Andrew SCHULTZ (b. 1960)
Endling op. 72 (2007) [14:58]
Violin Concerto op. 55 (1966) [33:58]
Once upon a time ... (2006) [18:55]
Jennifer Pike (violin)
Tasmanian Symphony Orchestra/Richard Mills
rec. 2-5 Dec 2008, Federation Concert Hall, Hobart, Tasmania. DDD
ABC CLASSICS 476 4519 [67:51]
I lose count of how many volumes have been issued in ABC's Australian Composer series made in regal partnership with the Tasmanian Symphony Orchestra. The number is not small. There have been at least three boxed sets for a start and there is no sign of the flow stemming.
Andrew Schultz who already has two chamber music CDs on the superbly interesting Tall Poppies label is the latest to be feted in this way. Schultz's productive energies have primarily been taken up with three major operas: Black River 1998, Going into Shadows 2000 and The Children's Bach 2007. Other large-scale non-theatre works are the cantata Journey to Horseshoe Bend (2003) and The Song of Songs (2004), the latter a reworking of the biblical text by Barry Hill.
Andrew Schultz was born in Adelaide and studied with Brumby, Crumb, Lumsdaine and Berio. He attended the universities of Queensland, Pennsylvania and Queen's College London.
These three orchestral works are comparatively recent. Endling means the last surviving individual of a species or plant. Schultz's piece specifies two horns, timps and strings. It's a tonal piece, tender and with a tendency to sorrow and introspection. The music is elegiac with fine pastels touched in by the horns and fragile yet at times intense strings. A parallel might be Finzi but more astringent and strange yet not dissonant.
Jennifer Pike has recorded the Rozsa Violin Concerto for Chandos as well as some shorter pieces to go with the Cello Concerto. The Schulz Violin Concerto was commissioned by the Hunter Orchestra in Newcastle, Australia but they went into liquidation leaving the score and parts produced and the commission fee paid. It lay unperformed until this recording when, working with Ms Pike, it was revised. The result is in two movements. Like Endling the first movement proceeds at an evolutionary petal-unfolding gait with the violin singing likewise. The music effervesces slowly and the Silvestrov-like carillon bubbling is unhurried. The melody is elegiac and follows the topography of pastoral 1940s Copland. The violin sings that sky-aspiring melody uninhibitedly amid a melos increasingly similar to Arvo Pärt's Cantus. The violin gently continues to soar. The second movement is animated with iterations of bell fanfares from the brass and Hovhaness-like groans before the violin enters with a fast pulse and slippery virtuosity locked into the harmonies of the first movement. This music sounds as if it has evolved from The Lark Ascending until it escapes into display. This is diverting but one cannot help feeling that Schulz's magnetic pull is towards the pensive. So it proves with a final page that glows steadily and in which the solo and orchestral strings whisper into silence.
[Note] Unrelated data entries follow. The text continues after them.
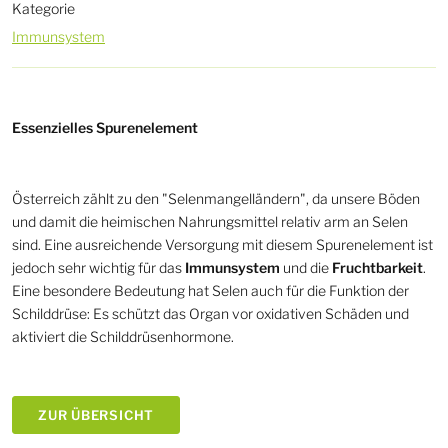
Kategorie
Immunsystem
Essenzielles Spurenelement
Österreich zählt zu den "Selenmangelländern", da unsere Böden
und damit die heimischen Nahrungsmittel relativ arm an Selen
sind. Eine ausreichende Versorgung mit diesem Spurenelement ist
jedoch sehr wichtig für das
Immunsystem
und die
Fruchtbarkeit
.
Eine besondere Bedeutung hat Selen auch für die Funktion der
Schilddrüse: Es schützt das Organ vor oxidativen Schäden und
aktiviert die Schilddrüsenhormone.
ZUR ÜBERSICHT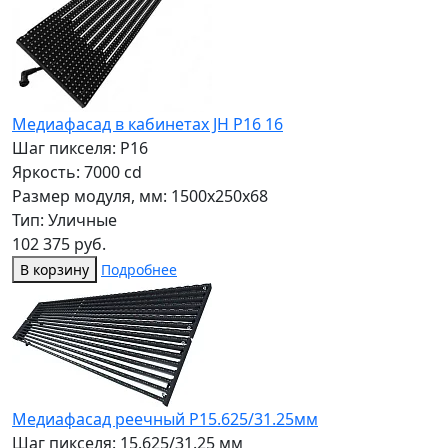
Медиафасад в кабинетах JH Р16 16
Шаг пикселя: P16
Яркость: 7000 cd
Размер модуля, мм: 1500x250x68
Тип: Уличные
102 375 руб.
В корзину
Подробнее
Медиафасад реечный Р15.625/31.25мм
Шаг пикселя: 15.625/31.25 мм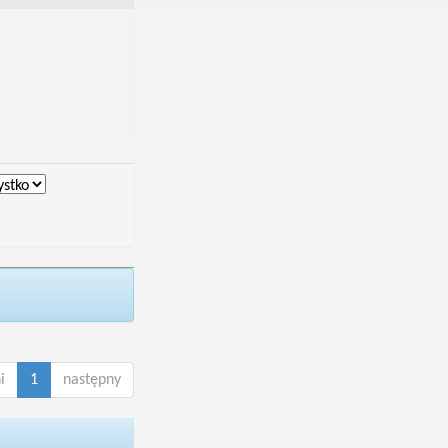
i
1
następny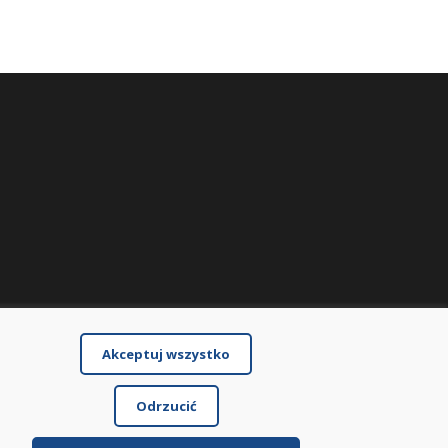
Akceptuj wszystko
Odrzucić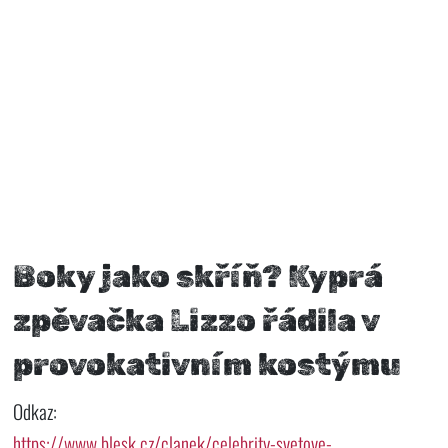
Boky jako skříň? Kyprá
zpěvačka Lizzo řádila v
provokativním kostýmu
Odkaz:
https://www.blesk.cz/clanek/celebrity-svetove-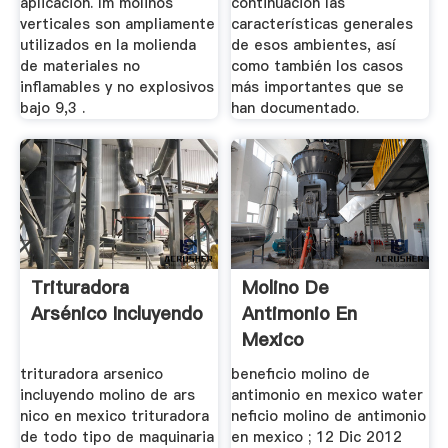
aplicación. lm molinos
continuación las
verticales son ampliamente
características generales
utilizados en la molienda
de esos ambientes, así
de materiales no
como también los casos
inflamables y no explosivos
más importantes que se
bajo 9,3 .
han documentado.
Trituradora
Molino De
Arsénico Incluyendo
Antimonio En
Mexico
trituradora arsenico
beneficio molino de
incluyendo molino de ars
antimonio en mexico water
nico en mexico trituradora
neficio molino de antimonio
de todo tipo de maquinaria
en mexico ; 12 Dic 2012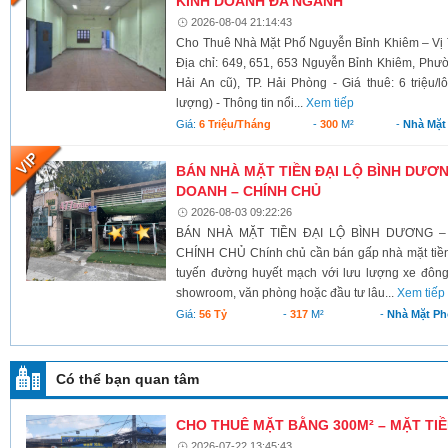
KINH DOANH ĐA NGÀNH
2026-08-04 21:14:43
Cho Thuê Nhà Mặt Phố Nguyễn Bỉnh Khiêm – Vị 
Địa chỉ: 649, 651, 653 Nguyễn Bỉnh Khiêm, Phư
Hải An cũ), TP. Hải Phòng - Giá thuê: 6 triệu/l
lượng) - Thông tin nổi...
Xem tiếp
Giá:
6 Triệu/tháng
-
300
M²
-
Nhà Mặt
BÁN NHÀ MẶT TIỀN ĐẠI LỘ BÌNH DƯƠNG
DOANH – CHÍNH CHỦ
2026-08-03 09:22:26
BÁN NHÀ MẶT TIỀN ĐẠI LỘ BÌNH DƯƠNG –
CHÍNH CHỦ Chính chủ cần bán gấp nhà mặt tiền 
tuyến đường huyết mạch với lưu lượng xe đông
showroom, văn phòng hoặc đầu tư lâu...
Xem tiếp
Giá:
56 Tỷ
-
317
M²
-
Nhà Mặt Ph
Có thể bạn quan tâm
CHO THUÊ MẶT BẰNG 300M² – MẶT TIỀN
2026-07-22 13:45:43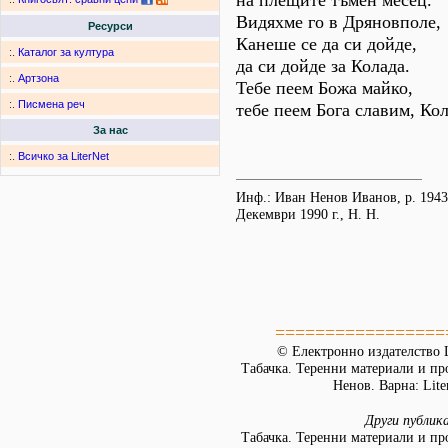
на плещите тъмен месец.
Видяхме го в Дряновполе,
Ресурси
Канеше се да си дойде,
:.
Каталог за култура
да си дойде за Колада.
:.
Артзона
Тебе пеем Божа майко,
:.
Писмена реч
тебе пеем Бога славим, Кол
За нас
:.
Всичко за LiterNet
Инф.: Иван Ненов Иванов, р. 1943 г
Декември 1990 г., Н. Н.
=================
© Електронно издателство L
Табачка. Теренни материали и пр
Ненов. Варна: Lite
Други публик
Табачка. Теренни материали и пр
Like the Violin Concerto Once Upon a Time ... was written in Banff, Canada during one of four residencies he has spent there. Northern climes suit Schulz's temperament. This work is heard in its double woodwind version - the original is for triple woodwind. The music is full of colourful imagination evoking unspecified characters and episodes from folk tales and the imagination of childhood. The scenes are as rich as the colourful orchestration. Gawky grotesques, lissom princesses, black horrors and verdant secret valleys float into view. These are peopled through orchestral effects which are rather different from the character of the writing in the first two works on this disc. The music is tonal, open textured, miraculously well orchestrated and rife with solos and chamber dialogue. Effects are shimmeringly vivid and full of awe (12:10). This can be thought of as a modern equivalent of Liadov or Stravinsky but without the Slav element. Impressions of other composers are transient - Sibelius, Glass, Copland - but certainly there. I mention them only to help you find your bearings a little.
The notes in English only are definitive and are by the composer of this often intimately confiding music. .
Rob Barnett
Schulz's magnetic pull is towards the pensive, steadily glowing and leaning towards the whisper.